[WHAT TO DO]
a) In the essay about a lost child in Lorena Province, list each detail about her daughter that the writer says she could give the police.
b) Carry on the essay about the lost child in Lorena Province, starting after its final sentence.

[DOCUMENT EXCERPT]
*-*-*

Friday, November 16, 2007

From a friend.

This story from a buddy is a tad long but inspiring.

Bill I was reading that collection of essays by Barbara
Kingsolver when I came upon that one. When I
Googled, there it was! ENJOY! Paul.

Small Wonder

Lorena Province in Iran, a lost child was saved in an
inconceivable way. The news of it came to me as a
parable that I keep turning over in my mind, a message
from some gentler universe than this one. I carry it
like a treasure map while I look for the place where
I’ll understand its meaning.

I picture it happening this way: The story begins with
a wife and husband, nomads of the Lori tribe near
Kayhan, walking home from a morning’s work in their
wheat. I imagine them content, moving slowly, the
husband teasing his wife as she pulls her shawl across
her face, laughing, and then suddenly they’re stopped
cold by the sight of a slender figure hurrying toward
them: the teenage girl who was left in charge of the
babies. In tears, holding her gray shawl tightly
around her, she runs to meet the parents coming home
on the road, to tell them in frightened pieces of
sentences that he’s disappeared, she has already
looked everywhere, but he’s gone. This girl is the
neighbor’s daughter, who keeps an eye on all the
little ones too small to walk to the field, but now
she has to admit wretchedly that their boy had strong
enough legs to wander off while her attention was
turned to—what? Another crying child, a fascinating
insect—a thousand things can turn the mind from this
to that, and the world is lost in a heartbeat.

They refuse to believe her at first—no parent is ever
ready for this—and with fully expectant hearts they
open the door flap of their yurt and peer inside,
scanning the dim red darkness of the rugs on the
walls, the empty floor. They look in his usual hiding
places, under a pillow, behind the box where the bowls
are kept, every time expecting this game to end with a
laugh. But no, he’s gone. I can feel how their hearts
slowly change as the sediments of this impossible loss
precipitate out of ordinary air and turn their insides
to stone. And then suddenly moving to the fluttering
panic of trapped birds, they become sure there is
still some way out of this cage—here my own heart
takes up that tremble as I sit imagining the story.
Once my own child disappeared for only minutes that
grew into half an hour, then an hour, and my panic
took such full possession of my will that I could not
properly spell my name for the police. But I could
tell them the exact details of my daughter’s eyes, her
hair, the clothes she was wearing, and what was in her
pockets. I lost myself utterly while my mind scattered
out, carrying nothing but the search image that would
locate and seize my child.

And that is how two parents searched in Lorena
Province. First their own village, turning every box
upside down, turning the neighbors out in a party of
panic and reassurances, but as they begin to scatter
over the rocky outskirts it grows dark, then cold,
then hopeless. He is nowhere. He is somewhere
unsurvivable. A bear, someone says, and everyone else
says No, not a bear, don’t even say that, are you mad?
His mother might hear you. And some people sleep that
night, but not the mother and father, the smallest
boys, or the neighbor’s daughter who lost him, and
early before the next light they are out again.
Someone is sent to the next village, and larger
parties are organized to comb the hills. They venture
closer to the caves and oak woods of the mountainside.

Another nightfall, another day, and some begin to give
up. But not the father or mother, because there is
nowhere to go but this, we all have done this, we bang
and bang on the door of hope, and don’t anyone dare
suggest there’s nobody home. The mother weeps, and the
father’s mouth becomes a thin line as he finds several
men willing to go all the way up into the mountains.

*-*-*

(Chart analysis data)

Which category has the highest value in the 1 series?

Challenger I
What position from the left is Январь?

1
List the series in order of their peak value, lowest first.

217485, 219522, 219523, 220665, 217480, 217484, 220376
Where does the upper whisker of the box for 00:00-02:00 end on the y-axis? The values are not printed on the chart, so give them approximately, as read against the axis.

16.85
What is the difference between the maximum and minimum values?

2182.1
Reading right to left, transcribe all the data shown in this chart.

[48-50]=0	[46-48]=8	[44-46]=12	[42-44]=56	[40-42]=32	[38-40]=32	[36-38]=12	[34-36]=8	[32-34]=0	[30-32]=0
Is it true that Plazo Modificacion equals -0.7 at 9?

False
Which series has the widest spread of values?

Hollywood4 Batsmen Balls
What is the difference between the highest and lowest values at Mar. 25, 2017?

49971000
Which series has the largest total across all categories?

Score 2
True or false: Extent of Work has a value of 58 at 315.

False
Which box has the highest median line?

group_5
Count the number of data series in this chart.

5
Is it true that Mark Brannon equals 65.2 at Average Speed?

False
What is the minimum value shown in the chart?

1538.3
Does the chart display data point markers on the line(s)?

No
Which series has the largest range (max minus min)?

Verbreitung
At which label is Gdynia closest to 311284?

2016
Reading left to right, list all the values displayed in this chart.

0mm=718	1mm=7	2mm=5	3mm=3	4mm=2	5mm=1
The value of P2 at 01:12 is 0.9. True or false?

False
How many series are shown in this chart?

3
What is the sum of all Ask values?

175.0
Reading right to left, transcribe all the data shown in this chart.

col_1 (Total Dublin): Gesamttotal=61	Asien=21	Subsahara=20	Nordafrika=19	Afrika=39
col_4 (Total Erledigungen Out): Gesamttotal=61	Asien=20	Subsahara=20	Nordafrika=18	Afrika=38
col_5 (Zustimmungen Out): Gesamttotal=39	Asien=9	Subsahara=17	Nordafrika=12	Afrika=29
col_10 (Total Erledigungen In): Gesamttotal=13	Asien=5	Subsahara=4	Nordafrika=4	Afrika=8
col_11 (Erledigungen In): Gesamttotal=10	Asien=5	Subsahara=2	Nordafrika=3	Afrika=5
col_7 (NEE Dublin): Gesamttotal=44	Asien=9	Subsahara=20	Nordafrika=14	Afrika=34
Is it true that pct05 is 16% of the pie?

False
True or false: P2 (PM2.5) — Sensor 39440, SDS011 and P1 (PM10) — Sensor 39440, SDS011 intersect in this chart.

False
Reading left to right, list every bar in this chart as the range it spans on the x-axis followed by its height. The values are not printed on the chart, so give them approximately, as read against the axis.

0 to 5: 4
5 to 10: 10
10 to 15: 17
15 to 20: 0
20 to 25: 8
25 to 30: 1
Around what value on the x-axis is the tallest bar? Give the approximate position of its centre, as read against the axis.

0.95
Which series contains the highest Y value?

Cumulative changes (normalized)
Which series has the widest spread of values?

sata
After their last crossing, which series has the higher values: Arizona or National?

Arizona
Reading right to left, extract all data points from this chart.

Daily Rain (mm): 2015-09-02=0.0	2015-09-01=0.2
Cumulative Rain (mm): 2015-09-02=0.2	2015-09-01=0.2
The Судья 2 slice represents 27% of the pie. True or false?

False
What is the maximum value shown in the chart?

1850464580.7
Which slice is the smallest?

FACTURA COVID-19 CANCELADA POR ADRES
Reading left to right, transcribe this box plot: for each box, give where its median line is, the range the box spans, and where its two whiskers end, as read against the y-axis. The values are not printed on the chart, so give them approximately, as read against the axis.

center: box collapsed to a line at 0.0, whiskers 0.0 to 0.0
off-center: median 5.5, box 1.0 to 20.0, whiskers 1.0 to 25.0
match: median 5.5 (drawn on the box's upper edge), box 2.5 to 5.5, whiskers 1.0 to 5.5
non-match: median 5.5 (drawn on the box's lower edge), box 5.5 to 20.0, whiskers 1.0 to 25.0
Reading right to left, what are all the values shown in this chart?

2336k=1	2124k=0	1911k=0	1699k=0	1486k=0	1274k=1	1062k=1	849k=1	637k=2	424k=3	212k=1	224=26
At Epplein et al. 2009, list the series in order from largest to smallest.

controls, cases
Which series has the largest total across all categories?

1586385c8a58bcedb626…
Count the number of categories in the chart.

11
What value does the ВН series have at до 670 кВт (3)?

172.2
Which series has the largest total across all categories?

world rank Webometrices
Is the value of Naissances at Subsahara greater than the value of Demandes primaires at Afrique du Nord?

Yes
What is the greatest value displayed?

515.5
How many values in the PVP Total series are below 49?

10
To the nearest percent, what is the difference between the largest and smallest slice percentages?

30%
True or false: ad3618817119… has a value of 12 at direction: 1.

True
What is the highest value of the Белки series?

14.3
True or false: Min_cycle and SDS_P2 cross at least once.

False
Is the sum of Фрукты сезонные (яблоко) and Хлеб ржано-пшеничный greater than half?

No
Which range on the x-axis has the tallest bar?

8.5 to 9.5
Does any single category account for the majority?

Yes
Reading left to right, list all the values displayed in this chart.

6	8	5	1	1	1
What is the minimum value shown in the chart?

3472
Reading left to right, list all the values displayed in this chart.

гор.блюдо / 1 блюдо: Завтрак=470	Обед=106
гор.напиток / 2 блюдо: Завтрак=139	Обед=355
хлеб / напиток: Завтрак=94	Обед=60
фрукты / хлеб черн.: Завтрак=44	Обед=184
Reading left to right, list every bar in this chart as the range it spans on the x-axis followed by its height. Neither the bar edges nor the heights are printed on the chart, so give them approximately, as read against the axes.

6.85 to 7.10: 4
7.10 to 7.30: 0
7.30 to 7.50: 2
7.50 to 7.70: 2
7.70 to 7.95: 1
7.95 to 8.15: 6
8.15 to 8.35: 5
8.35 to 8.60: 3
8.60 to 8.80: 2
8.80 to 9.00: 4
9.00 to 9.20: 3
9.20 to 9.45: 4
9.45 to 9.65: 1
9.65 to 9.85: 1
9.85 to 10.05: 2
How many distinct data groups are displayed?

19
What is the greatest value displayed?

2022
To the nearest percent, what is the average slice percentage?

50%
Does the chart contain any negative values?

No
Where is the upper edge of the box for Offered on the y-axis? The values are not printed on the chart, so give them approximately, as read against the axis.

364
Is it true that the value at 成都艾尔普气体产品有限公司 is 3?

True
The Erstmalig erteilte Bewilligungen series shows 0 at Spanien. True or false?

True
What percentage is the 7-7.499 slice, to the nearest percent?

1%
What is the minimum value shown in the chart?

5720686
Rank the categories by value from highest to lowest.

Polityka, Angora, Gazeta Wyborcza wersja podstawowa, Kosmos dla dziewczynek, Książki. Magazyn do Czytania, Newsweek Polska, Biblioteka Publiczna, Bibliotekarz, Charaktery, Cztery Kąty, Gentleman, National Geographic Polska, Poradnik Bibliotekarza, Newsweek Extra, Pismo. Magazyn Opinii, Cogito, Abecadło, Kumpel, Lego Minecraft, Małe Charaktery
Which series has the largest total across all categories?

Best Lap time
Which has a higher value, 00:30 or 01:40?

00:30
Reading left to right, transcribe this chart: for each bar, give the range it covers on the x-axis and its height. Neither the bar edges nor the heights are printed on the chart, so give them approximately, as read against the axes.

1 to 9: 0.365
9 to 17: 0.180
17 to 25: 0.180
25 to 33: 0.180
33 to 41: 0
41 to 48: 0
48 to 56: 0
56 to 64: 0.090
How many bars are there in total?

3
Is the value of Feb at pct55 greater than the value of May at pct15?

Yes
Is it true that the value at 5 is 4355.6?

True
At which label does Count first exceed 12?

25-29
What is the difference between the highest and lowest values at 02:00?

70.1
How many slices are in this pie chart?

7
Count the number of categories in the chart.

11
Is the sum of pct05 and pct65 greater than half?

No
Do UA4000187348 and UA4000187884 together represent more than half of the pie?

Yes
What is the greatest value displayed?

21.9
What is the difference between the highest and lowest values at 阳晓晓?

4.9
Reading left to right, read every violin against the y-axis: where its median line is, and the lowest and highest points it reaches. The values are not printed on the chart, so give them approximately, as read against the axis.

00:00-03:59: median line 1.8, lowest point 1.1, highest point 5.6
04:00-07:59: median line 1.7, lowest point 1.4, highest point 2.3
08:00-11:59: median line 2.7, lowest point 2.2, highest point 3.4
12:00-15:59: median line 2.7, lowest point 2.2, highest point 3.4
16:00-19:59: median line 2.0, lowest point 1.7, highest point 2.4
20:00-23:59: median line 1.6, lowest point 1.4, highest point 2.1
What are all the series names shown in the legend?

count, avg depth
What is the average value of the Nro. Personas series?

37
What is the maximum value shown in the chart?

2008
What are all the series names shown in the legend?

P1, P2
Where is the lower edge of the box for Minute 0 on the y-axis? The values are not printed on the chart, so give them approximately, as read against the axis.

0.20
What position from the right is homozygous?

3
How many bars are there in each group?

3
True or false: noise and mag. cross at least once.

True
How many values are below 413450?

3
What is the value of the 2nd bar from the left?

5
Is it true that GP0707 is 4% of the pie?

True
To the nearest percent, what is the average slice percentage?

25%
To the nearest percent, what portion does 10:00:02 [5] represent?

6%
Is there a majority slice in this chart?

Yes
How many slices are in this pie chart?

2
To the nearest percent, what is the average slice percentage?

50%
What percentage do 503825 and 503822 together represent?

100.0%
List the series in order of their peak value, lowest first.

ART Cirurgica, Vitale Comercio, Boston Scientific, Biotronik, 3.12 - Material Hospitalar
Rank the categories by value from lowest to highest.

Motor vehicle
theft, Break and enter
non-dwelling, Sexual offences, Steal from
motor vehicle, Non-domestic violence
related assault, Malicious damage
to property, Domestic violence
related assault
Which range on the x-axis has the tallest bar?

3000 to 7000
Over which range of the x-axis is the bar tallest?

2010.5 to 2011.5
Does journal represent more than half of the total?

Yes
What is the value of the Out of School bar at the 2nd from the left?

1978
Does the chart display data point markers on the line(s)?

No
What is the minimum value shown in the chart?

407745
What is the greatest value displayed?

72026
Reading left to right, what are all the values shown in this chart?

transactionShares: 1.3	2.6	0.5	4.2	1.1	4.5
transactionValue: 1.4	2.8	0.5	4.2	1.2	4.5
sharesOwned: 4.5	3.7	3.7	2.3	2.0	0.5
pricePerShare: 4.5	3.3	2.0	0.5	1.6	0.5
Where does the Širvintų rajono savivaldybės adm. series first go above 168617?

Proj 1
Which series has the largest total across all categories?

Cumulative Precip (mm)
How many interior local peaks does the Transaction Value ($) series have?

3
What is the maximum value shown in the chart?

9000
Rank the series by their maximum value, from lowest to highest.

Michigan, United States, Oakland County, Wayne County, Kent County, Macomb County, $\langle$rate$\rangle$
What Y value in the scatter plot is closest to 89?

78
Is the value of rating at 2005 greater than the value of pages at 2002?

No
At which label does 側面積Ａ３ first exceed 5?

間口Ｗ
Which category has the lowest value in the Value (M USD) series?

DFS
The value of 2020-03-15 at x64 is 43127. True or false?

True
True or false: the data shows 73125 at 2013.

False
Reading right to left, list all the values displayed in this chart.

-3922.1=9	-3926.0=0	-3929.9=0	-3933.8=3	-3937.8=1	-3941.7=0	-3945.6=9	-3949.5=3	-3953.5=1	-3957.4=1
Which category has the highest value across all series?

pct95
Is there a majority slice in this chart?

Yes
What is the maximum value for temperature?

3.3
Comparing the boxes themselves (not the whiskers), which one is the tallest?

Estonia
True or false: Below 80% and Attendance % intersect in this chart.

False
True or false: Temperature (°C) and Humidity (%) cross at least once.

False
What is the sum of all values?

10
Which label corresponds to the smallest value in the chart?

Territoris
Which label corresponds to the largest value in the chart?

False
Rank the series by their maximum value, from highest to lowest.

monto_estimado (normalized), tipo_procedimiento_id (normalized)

*-*-*

[ANSWERS TO THIS EXERCISE]
a)
- The exact details of her daughter's eyes
- Her hair
- The clothes she was wearing
- What was in her pockets

b)
Into the caves. Five kilometers away. In the name of
heaven, the baby is only sixteen months old, the
mother tells them. He took his first steps in June. He
can’t have walked that far, everybody knows this, but
still they go. Their feet scrape the rocky soil;
nobody speaks. Then the path comes softer under the
live oaks. The corky bark of the trees seems kinder
than the stones. An omen. These branches seem to hold
promise. Lori people used to make bread from the
acorns of these oaks, their animals feed on the
acorns, these trees sustain every life in these
mountains—the wild pigs, the bears. Still, nobody

At the mouth of the next cave they enter—the fourth or
the hundredth, nobody will know this detail because
forever after it will be the first and last—they hear
a voice. Definitely it’s a cry, a child. Cautiously
they look into the darkness, and ominously, they smell
bear. But the boy is in there, crying, alive. They
move into the half-light inside the cave, stand still
and wait while the smell gets danker and the texture
of the stone walls weaves its details more clearly
into their vision. Then they see the animal, not a
dark hollow in the cave wall as they first thought but
the dark, round shape of a thick-furred, quiescent
she-bear lying against the wall. And then they see the
child. The bear is curled around him, protecting him
from these fierce-smelling intruders in her cave.

I don’t know what happened next. I hope they didn’t
kill the bear but instead simply reached for the
child, quietly took him up, praised Allah and this
strange mother who had worked His will, and swiftly
left the cave. I’ve searched for that part of the
story—whether they killed the bear. I’ve gone back
through news sources from river to tributary to
rivulet until I can go no further because I don’t read
Arabic. This is not a mistake or a hoax; this
happened. The baby was found with the bear in her den.
He was alive, unscarred, and perfectly well after
three days—and well fed, smelling of milk. The bear
was nursing the child.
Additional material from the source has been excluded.